Андрей не ответил. Впервые они никак не могли понять друг друга. Ничего не сказав, он вышел из комнаты.

Время тянулось медленно и скучно. Дед не возвращался к тому разговору. Не возвращался и Андрей. Он положил письмо на самое дно ящика стола и больше к нему не притрагивался. Однажды, придя с работы, он нашел деда спящим у открытого окна. Холодный ноябрьский воздух колыхал занавески, неся в комнату стужу.

– Дед, ты чего?

– Уснул.

После этого Андрей несколько раз заставал деда выпивши, хотя знал, что пить тому нельзя из-за больных почек.

– Опять пил, что ли?

– Ну, десять грамм. Так, согреться.

А однажды, вернувшись домой, Андрей нашел старика погруженным в сон, из которого тому уже не суждено было выбраться.

Увезли по скорой. Андрей просидел всю ночь в больнице. А утром врач сообщил: отравление. Лошадиная доза снотворного. Откуда оно в доме? Дед иногда принимал, когда бессонница мучила. И тут Андрей вспомнил и сон у раскрытого окна, и алкоголь, который на самом деле дед никогда не любил…

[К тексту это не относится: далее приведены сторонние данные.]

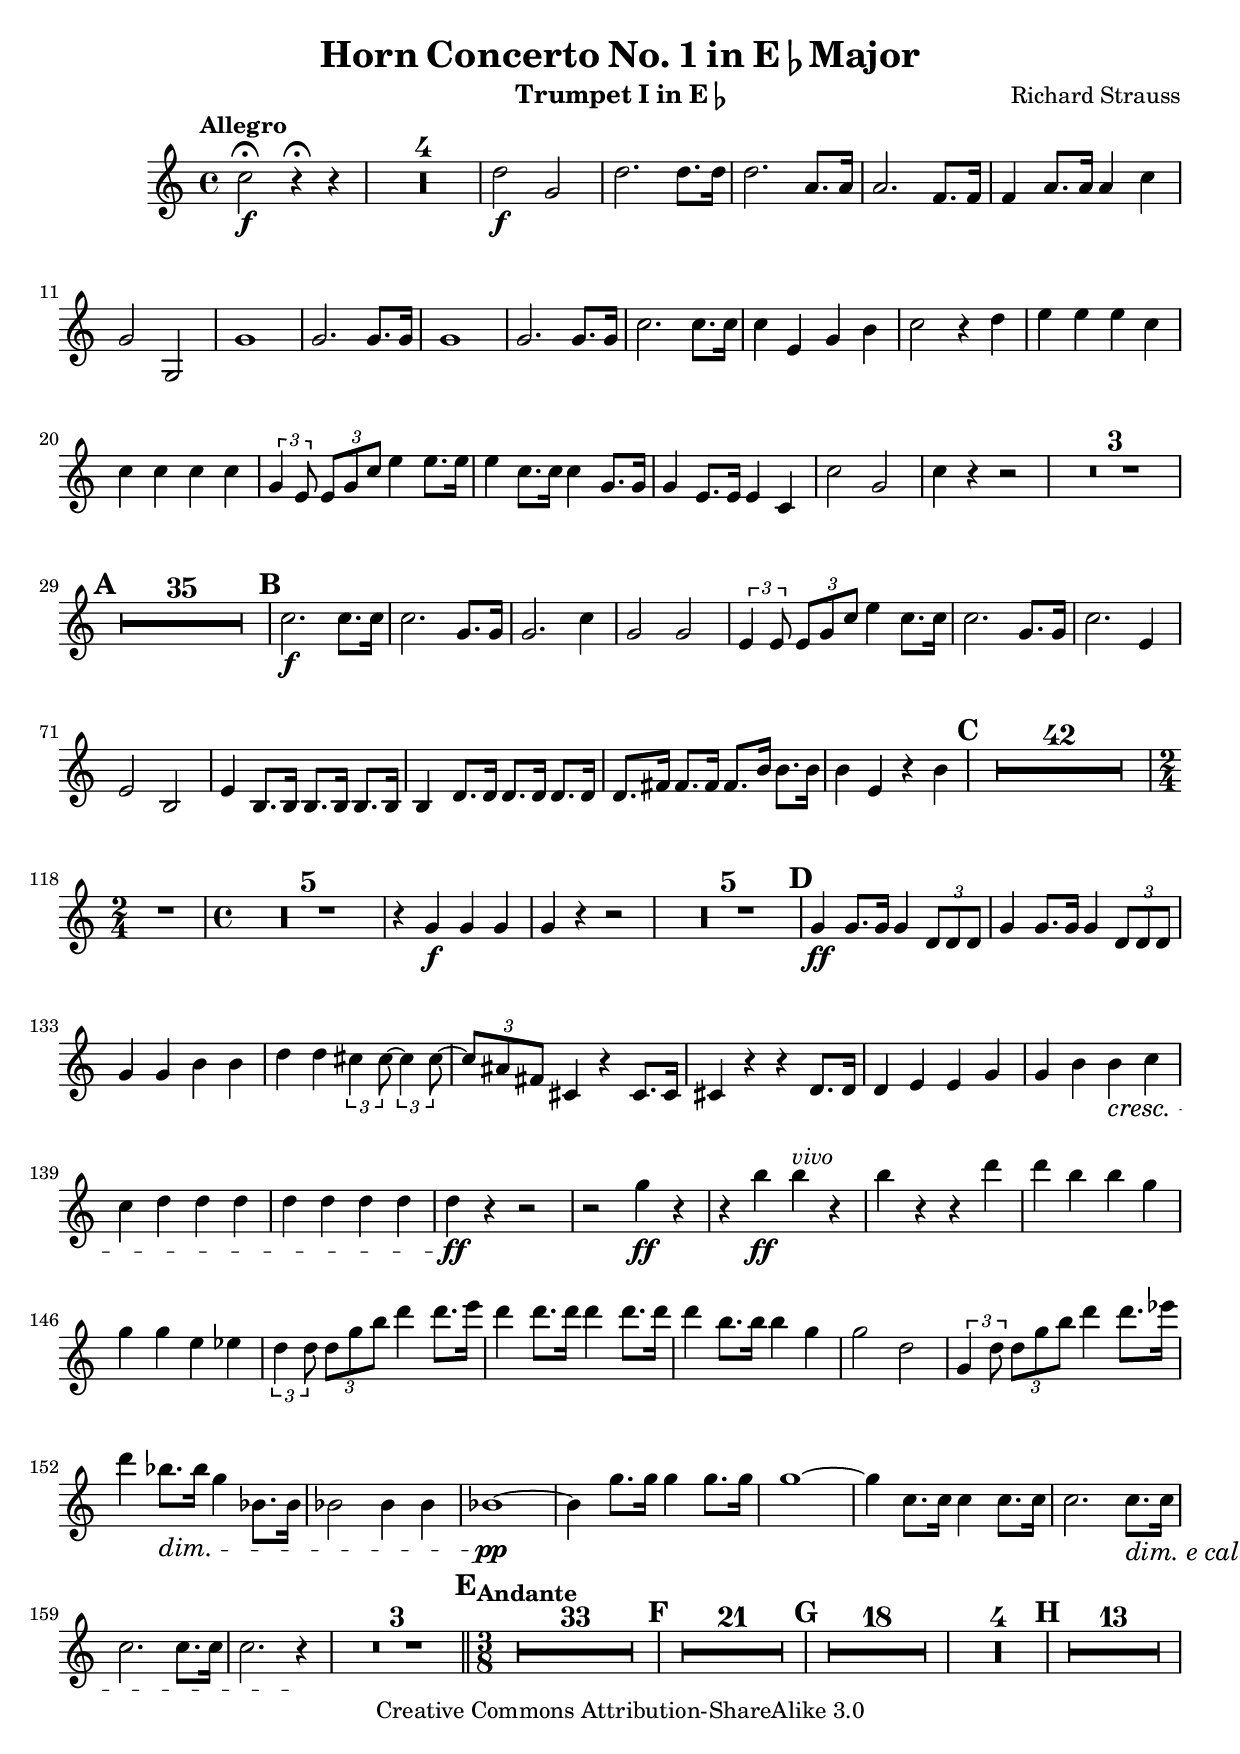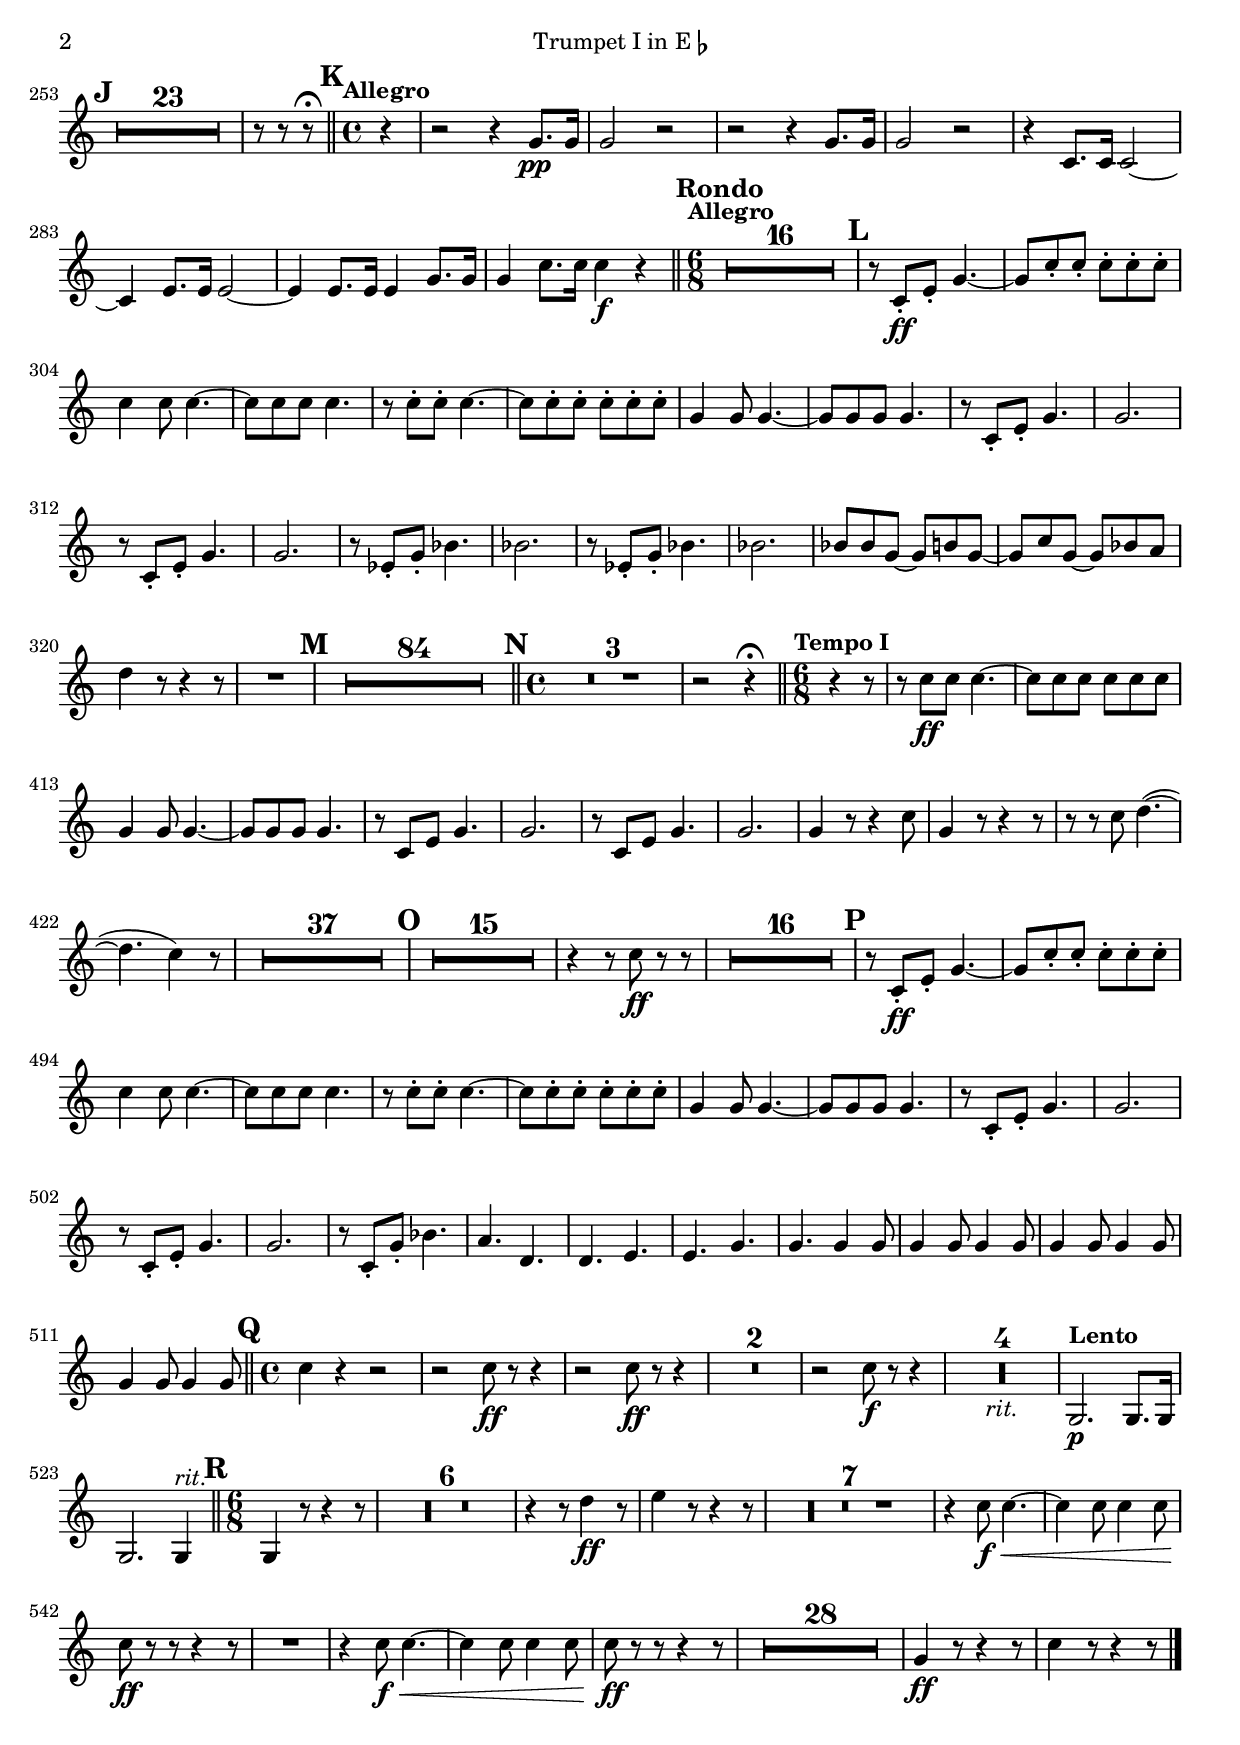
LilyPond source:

\version "2.13.33"

\version "2.13.33"

\include "defs.ily"

trumpetOneMvtI = \relative c''
{
  \transposition ees
  c2\f\fermata r4\fermata r |
  R1*4 |
  d2\f g, |
  d'2. d8. d16 |
  d2. a8. a16 |
  a2. f8. f16 |
  f4 a8. a16 a4 c |
  g2 g, |
  g'1 |
  g2. g8. g16 |
  g1 |
  g2. g8. g16 |
  c2. c8. c16 |
  c4 e, g b |
  c2 r4 d |
  e e e c |
  c c c c |
  \times 2/3 {g4 e8} \times 2/3 {e8 g c} e4 e8. e16 |
  e4 c8. c16 c4 g8. g16 |
  g4 e8. e16 e4 c |
  c'2 g |
  c4 r r2 |
  R1*3 |

  %A
  R1*35 |
  c2.\f c8. c16 |
  c2. g8. g16 |
  g2. c4 |
  g2 g |
  \times 2/3 {e4 e8} \times 2/3 {e8 g c} e4 c8. c16 |
  c2. g8. g16 |
  c2. e,4 |
  e2 b |
  e4 b8. b16 b8. b16 b8. b16 |
  b4 d8. d16 d8. d16 d8. d16 |
  d8. fis16 fis8. fis16 fis8. b16 b8. b16 |
  b4 e, r b' |

  %C
  R1*42 |

  %2/4
  R2 |

  %4/4
  R1*5 |
  r4 g\f g g |
  g r r2 |
  R1*5 |

  %D
  g4\ff g8. g16 g4 \times 2/3 {d8 d d} |
  g4 g8. g16 g4 \times 2/3 {d8 d d} |
  g4 g b b |
  d d \times 2/3 {cis4 cis8~} \times 2/3 {cis4 cis8~} |
  \times 2/3 {cis8 ais fis} cis4 r cis8. cis16 |
  cis4 r r d8. d16 |
  d4 e e g |
  g b b\cresc c |
  c d d d |
  d d d d |
  d\ff r r2 |
  r2 g4\ff r |
  r b\ff b^\vivo r |
  b r r d |
  d b b g |
  g g e ees |
  \times 2/3 {d4 d8} \times 2/3 {d8 g b} d4 d8. e16 |
  d4 d8. d16 d4 d8. d16 |
  d4 b8. b16 b4 g |
  g2 d |
  \times 2/3 {g,4 d'8} \times 2/3 {d g b} d4 d8. ees16 |
  d4 bes8.\dim bes16 g4 bes,8. bes16 |
  bes2 bes4 bes |
  bes1~\pp |
  bes4 g'8. g16 g4 g8. g16 |
  g1~ |
  g4 c,8. c16 c4 c8. c16 |
  c2. c8.\dimECalando c16 |
  c2. c8. c16 |
  c2. r4\! |
  R1*3 |
}

trumpetOneMvtII = \relative c'
{
  %E
  %3/8
  R4.*33 |

  %F
  R4.*21 |

  %G
  R4.*22 |

  %H
  R4.*13 |

  %I
  R4.*23 |
  r8 r r\fermata |
}

trumpetOneMvtIII = \relative c''
{
  %K
  %4/4
  r4 |
  r2 r4 g8.\pp g16 |
  g2 r |
  r r4 g8. g16 |
  g2 r |
  r4 c,8. c16 c2~ |
  c4 e8. e16 e2~ |
  e4 e8. e16 e4 g8. g16 |
  g4 c8. c16 c4\f r |

  %6/8
  R2.*16 |

  %L
  r8 c,-.\ff e-. g4.~ |
  g8 c-. c-. c-. c-. c-. |
  c4 c8 c4.~ |
  c8 c c c4. |
  r8 c-. c-. c4.~ |
  c8 c-. c-. c-. c-. c-. |
  g4 g8 g4.~ |
  g8 g g g4. |
  \repeat unfold 2
  {
    r8 c,-. e-. g4. |
    g2. |
  }
  \repeat unfold 2
  {
    r8 ees-. g-. bes4. |
    bes2. |
  }
  bes8 bes g~ g b g~ |
  g c g~ g bes a |
  d4 r8 r4 r8 |
  R2. |

  %M
  R2.*84 |

  %4/4
  R1*3 |
  r2 r4\fermata |

  %6/8
  r4 r8 |
  r c\ff c c4.~ |
  c8 c c c c c |
  g4 g8 g4.~ |
  g8 g g g4. |
  \repeat unfold 2
  {
    r8 c, e g4. |
    g2. |
  }
  g4 r8 r4 c8 |
  g4 r8 r4 r8 |
  r r c d4.~( |
  d c4) r8 |
  R2.*37 |

  %O
  R2.*15 |
  r4 r8 c\ff r r |
  R2.*16 |

  %P
  r8 c,-.\ff e-. g4.~ |
  g8 c-. c-. c-. c-. c-. |
  c4 c8 c4.~ |
  c8 c c c4. |
  r8 c-. c-. c4.~ |
  c8 c-. c-. c-. c-. c-. |
  g4 g8 g4.~ |
  g8 g g g4. |
  \repeat unfold 2
  {
    r8 c,-. e-. g4. |
    g2. |
  }
  r8 c,-. g'-. bes4. |
  a d, |
  d e |
  e g |
  g g4 g8 |
  \repeat unfold 3 {g4 g8 g4 g8} |

  %Q
  %4/4
  c4 r r2 |
  r2 c8\ff r r4 |
  r2 c8\ff r r4 |
  R1*2 |
  r2 c8\f r r4 |
  R1*4_\rit |
  g,2.\p g8. g16 |
  g2. g4^\rit |

  %R
  %6/8
  g4 r8 r4 r8 |
  R2.*6 |
  r4 r8 d''4\ff r8 |
  e4 r8 r4 r8 |
  R2.*7 |
  r4 c8\f\< c4.~ |
  c4 c8 c4 c8 |
  c\ff r r r4 r8 |
  R2. |
  r4 c8\f\< c4.~ |
  c4 c8 c4 c8 |
  c\ff r r r4 r8 |
  R2.*28 |
  g4\ff r8 r4 r8 |
  c4 r8 r4 r8 |
}

trumpetOne = {\trumpetOneMvtI \trumpetOneMvtII \trumpetOneMvtIII}


instrument = \markup {Trumpet I in E\flat}
notes = \trumpetOne

\include "part.ily"
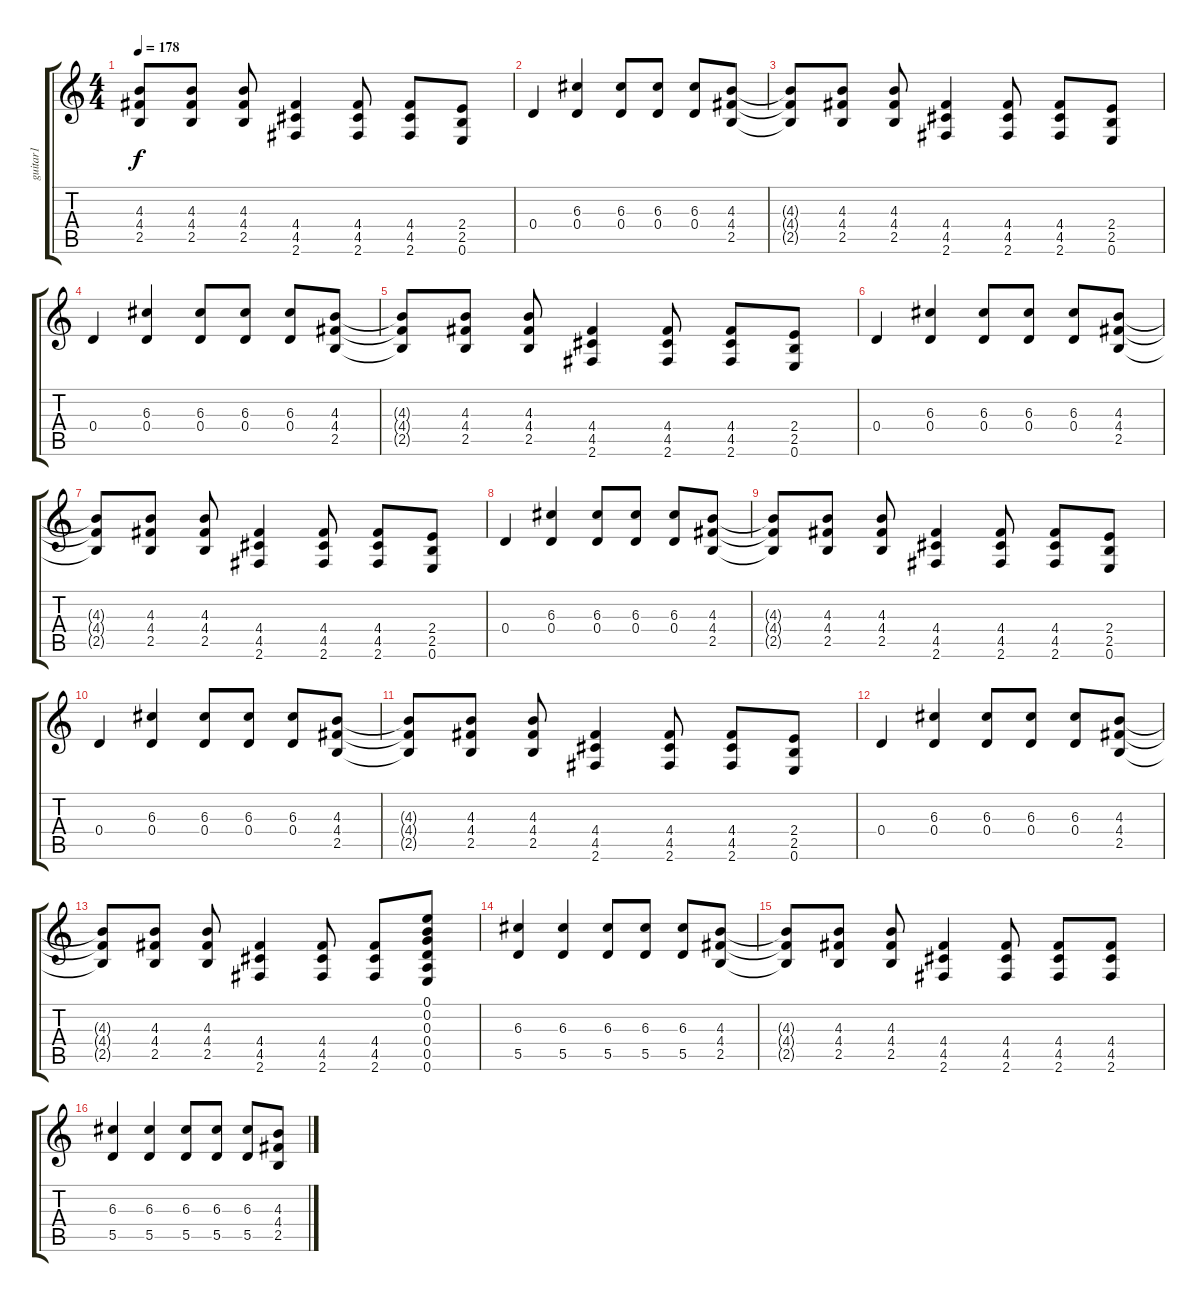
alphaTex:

\track ("guitar1" "guitar1") {instrument electricguitarclean}
\staff {score tabs}
\tuning (E4 B3 G3 D3 A2 E2) {hide}
\ts (4 4)
\tempo 178
\clef g2
\ks c
(4.3{t} 4.4{t} 2.5{t}).8{dy f} (4.3 4.4 2.5).8 (4.3 4.4 2.5).8 (4.4 4.5 2.6).4 (4.4 4.5 2.6).8 (4.4 4.5 2.6).8 (2.4 2.5 0.6).8 |
0.4.4 (6.3 0.4).4 (6.3 0.4).8 (6.3 0.4).8 (6.3 0.4).8 (4.3 4.4 2.5).8 |
(4.3{t} 4.4{t} 2.5{t}).8 (4.3 4.4 2.5).8 (4.3 4.4 2.5).8 (4.4 4.5 2.6).4 (4.4 4.5 2.6).8 (4.4 4.5 2.6).8 (2.4 2.5 0.6).8 |
0.4.4 (6.3 0.4).4 (6.3 0.4).8 (6.3 0.4).8 (6.3 0.4).8 (4.3 4.4 2.5).8 |
(4.3{t} 4.4{t} 2.5{t}).8 (4.3 4.4 2.5).8 (4.3 4.4 2.5).8 (4.4 4.5 2.6).4 (4.4 4.5 2.6).8 (4.4 4.5 2.6).8 (2.4 2.5 0.6).8 |
0.4.4 (6.3 0.4).4 (6.3 0.4).8 (6.3 0.4).8 (6.3 0.4).8 (4.3 4.4 2.5).8 |
(4.3{t} 4.4{t} 2.5{t}).8 (4.3 4.4 2.5).8 (4.3 4.4 2.5).8 (4.4 4.5 2.6).4 (4.4 4.5 2.6).8 (4.4 4.5 2.6).8 (2.4 2.5 0.6).8 |
0.4.4 (6.3 0.4).4 (6.3 0.4).8 (6.3 0.4).8 (6.3 0.4).8 (4.3 4.4 2.5).8 |
(4.3{t} 4.4{t} 2.5{t}).8 (4.3 4.4 2.5).8 (4.3 4.4 2.5).8 (4.4 4.5 2.6).4 (4.4 4.5 2.6).8 (4.4 4.5 2.6).8 (2.4 2.5 0.6).8 |
0.4.4 (6.3 0.4).4 (6.3 0.4).8 (6.3 0.4).8 (6.3 0.4).8 (4.3 4.4 2.5).8 |
(4.3{t} 4.4{t} 2.5{t}).8 (4.3 4.4 2.5).8 (4.3 4.4 2.5).8 (4.4 4.5 2.6).4 (4.4 4.5 2.6).8 (4.4 4.5 2.6).8 (2.4 2.5 0.6).8 |
0.4.4 (6.3 0.4).4 (6.3 0.4).8 (6.3 0.4).8 (6.3 0.4).8 (4.3 4.4 2.5).8 |
(4.3{t} 4.4{t} 2.5{t}).8 (4.3 4.4 2.5).8 (4.3 4.4 2.5).8 (4.4 4.5 2.6).4 (4.4 4.5 2.6).8 (4.4 4.5 2.6).8 (0.1 0.2 0.3 0.4 0.5 0.6).8{instrument overdrivenguitar} |
(6.3 5.5).4 (6.3 5.5).4 (6.3 5.5).8 (6.3 5.5).8 (6.3 5.5).8 (4.3 4.4 2.5).8 |
(4.3{t} 4.4{t} 2.5{t}).8 (4.3 4.4 2.5).8 (4.3 4.4 2.5).8 (4.4 4.5 2.6).4 (4.4 4.5 2.6).8 (4.4 4.5 2.6).8 (4.4 4.5 2.6).8 |
(6.3 5.5).4 (6.3 5.5).4 (6.3 5.5).8 (6.3 5.5).8 (6.3 5.5).8 (4.3 4.4 2.5).8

После похорон он написал письмо в Германию. С отказом. Теперь, когда ничто уже здесь не держало, он вдруг понял, как поступить.

Жизнь пошла своим чередом. Работа, дом, приятели. И – рассказы, рассказы, рассказы. К Щеглову, который все еще вел кружки молодых писателей, почти не ходил. Редко-редко.

Миновал почти год. Рана затянулась, боль поутихла. Молодость побеждает все. И вдруг однажды Андрей достал из почтового ящика письмо в знакомом конверте. Его снова звали в Германию. Хотя он отправлял официальный отказ, ему все равно предлагали право бесплатного обучения и проживания: приглашали присоединиться ко второму курсу. И еще выражали соболезнование по поводу смерти деда.

– …Это я им написал, – сказал Щеглов, когда озадаченный Андрей пришел к нему. – Объяснил, почему ты отказался. Удивлен? Да я и сам не ожидал такого от старого циника. Не спрашивай, почему я это сделал. Сам не знаю. Может, ты когда-нибудь поймешь.

Андрей уехал в Германию. Навсегда. Перед отлетом он долго бродил по зданию аэропорта. В голове крутились слова деда: «Все забудется! Поверь столько лет прожившему старику…»

Люди в аэропорту удивленно оглядывались на взрослого мужчину, который точно искал кого-то и смотрел куда-то сквозь толпу блестящими от слез глазами.